Я огляделся в поисках хоть какого-нибудь рычага. Нашел! Обломок толстой трубы валялся неподалеку. Подсунув его под плиту, я налег всем весом. Скрип, скрежет… Плита поддалась! Медленно, сантиметр за сантиметром, я сдвигал ее, надрывая мышцы, чувствуя, как пот заливает глаза. Наконец, образовалась щель, достаточная, чтобы протиснуться.

Заглянул вниз. Темнота. Запах сырости, гнили и чего-то металлического. Лестница уходила в черноту. Это был мой единственный путь. Я спустился по скользким ступеням, чувствуя, как ледяная вода заливает ботинки. Оказавшись на дне, из последних сил потянул за край плиты, пытаясь закрыть люк. Она с грохотом сдвинулась, почти полностью перекрыв выход, и погрузила меня в абсолютную тьму.

Включил фонарик, который дал Ди́мка. Слабый луч выхватил узкий бетонный туннель, по дну которого текла мутная вода. По щиколотку. Стены были склизкими, покрытыми мхом и какой-то ржавой слизью. Воздух был спертым, тяжелым. Я пошел вперед, в неизвестность.

Шел, казалось, целую вечность. Вода становилась глубже – по колено, потом по пояс. Иногда туннель разветвлялся, но я выбирал то направление, где чувствовалось хоть какое-то движение воздуха, следуя интуиции и слабой надежде. Звук шагов гулко отдавался от стен, смешиваясь с журчанием воды и какими-то странными шорохами и бульканьем впереди и позади. Я старался не думать, что может скрываться в этой воде или в боковых ответвлениях.

И вдруг – сквозняк! Свежий, влажный воздух. А впереди забрезжил свет. Тусклый, серый, но это был свет! Я ускорил шаг, почти побежал, разбрызгивая воду. Туннель вывел меня к решетке, установленной на выходе трубы на склоне какого-то оврага. Решетка была старая, покрытая толстым слоем ржавчины. Несколько ударов ногой – и она поддалась, отвалившись с громким стоном.

Я выбрался наружу, на мокрую траву, и жадно глотнул свежий утренний воздух. Небо было пасмурным, но это было обычное осеннее небо, без зловещего желтого тумана. Пели птицы. Где-то вдалеке мычала корова. Я был снаружи!

Я поднялся на холм и посмотрел назад.
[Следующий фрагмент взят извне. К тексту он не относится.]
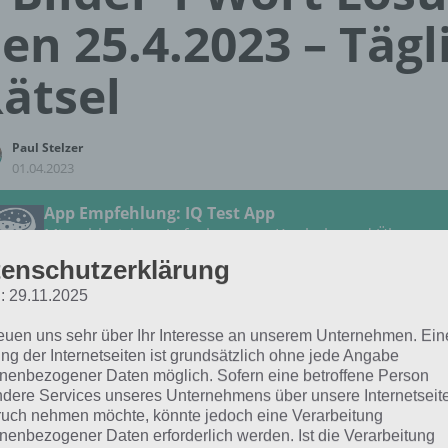
en 25.4.2023 – Tägl
ätsel
Paul Stelzer
01.04.2023
App Empfehlung: IQ Test App
Mit zahlreichen Aufgaben zum Knobeln und Üben
JETZT KOSTENLOS HERUNTERLADEN
enschutzerklärung
: 29.11.2025
 Lösung für das tägliche Rätsel vom 25.4.2023 zu Ach, wie 
reuen uns sehr über Ihr Interesse an unserem Unternehmen. Ein
der 1 Wort. Wenn du dort aktuell feststeckst, hier die Lösun
ng der Internetseiten ist grundsätzlich ohne jede Angabe
nenbezogener Daten möglich. Sofern eine betroffene Person
dere Services unseres Unternehmens über unsere Internetseite
KÜSSEN
uch nehmen möchte, könnte jedoch eine Verarbeitung
nenbezogener Daten erforderlich werden. Ist die Verarbeitung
Там, в низине, лежал Заре́ченск. Он все еще был окутан плотным, непроницаемым коконом тумана. Ни единого просвета. Ни звука. Словно гигантская раковая опухоль на теле земли. Город-призрак, город-ловушка, скрытый от всего мира железным занавесом тумана и ужаса.

Я шел несколько часов, пока не добрался до небольшой деревни. Грязный, оборванный, шатающийся от усталости и пережитого шока, я, должно быть, выглядел как сумасшедший. Местные жители смотрели на меня с опаской и недоверием. Я пытался рассказать им правду – про Заре́ченск, про туман, про монстров… Они слушали, качали головами и крутили пальцем у виска. Вызвали полицию и скорую.
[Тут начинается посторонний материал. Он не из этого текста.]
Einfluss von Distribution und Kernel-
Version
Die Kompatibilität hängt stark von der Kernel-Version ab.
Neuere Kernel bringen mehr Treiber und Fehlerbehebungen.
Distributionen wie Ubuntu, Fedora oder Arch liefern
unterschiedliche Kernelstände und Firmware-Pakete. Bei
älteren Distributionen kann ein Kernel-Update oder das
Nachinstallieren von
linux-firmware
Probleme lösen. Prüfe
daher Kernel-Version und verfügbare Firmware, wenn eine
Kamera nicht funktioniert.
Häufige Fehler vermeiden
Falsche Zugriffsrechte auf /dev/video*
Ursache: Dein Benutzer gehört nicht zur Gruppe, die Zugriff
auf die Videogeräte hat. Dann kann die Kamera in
Дальше был долгий кошмар разбирательств, допросов, больниц. Официальная версия, которую мне озвучили следователи и врачи, была нелепой: «Несанкционированные испытания психотропного газа на секретном Объекте в Заре́ченске, вызвавшие массовые галлюцинации, немотивированную агрессию и панику среди населения. Город закрыт на карантин для дезактивации. Связь отсутствует. Ведутся работы по ликвидации последствий». Про завалы на дорогах, про исчезновение людей, про существ – ни слова. Все списали на галлюцинации. Меня признали жертвой воздействия газа, страдающим от посттравматического стрессового расстройства.

Меня «подлечили» в психбольнице, напичкали транквилизаторами и выпустили в мир, который не хотел знать правду о Заре́ченске. Родных у меня не осталось. Друзей тоже. Димка… Что с ним стало? Выжил ли он? Предал ли он меня в итоге или до конца оставался другом в тех нечеловеческих условиях? Я никогда не узнаю.

Я живу. Работаю на какой-то серой, неинтересной работе. Снимаю комнату на окраине большого города. Стараюсь не вспоминать. Но каждую ночь мне снится туман. Снятся пустые глаза Обли́чников. Снится лицо мамы в тот последний момент. И снится Ди́мка, исчезающий в тумане.

Иногда я нахожу в сети старые статьи про Заре́ченск– город будущего, город мечты. Никаких упоминаний о катастрофе. Никаких новостей. Словно он просто испарился, стертый с карт и из памяти людей. Но я помню. Я знаю, что он там, за невидимым барьером, окутанный вечным туманом. И что там, в мертвых улицах, продолжается бесконечная охота Хозя́ев на тех, кто не успел убежать. Или не смог. И эта память – мой личный железный занавес, который навсегда отделил меня от нормальной жизни.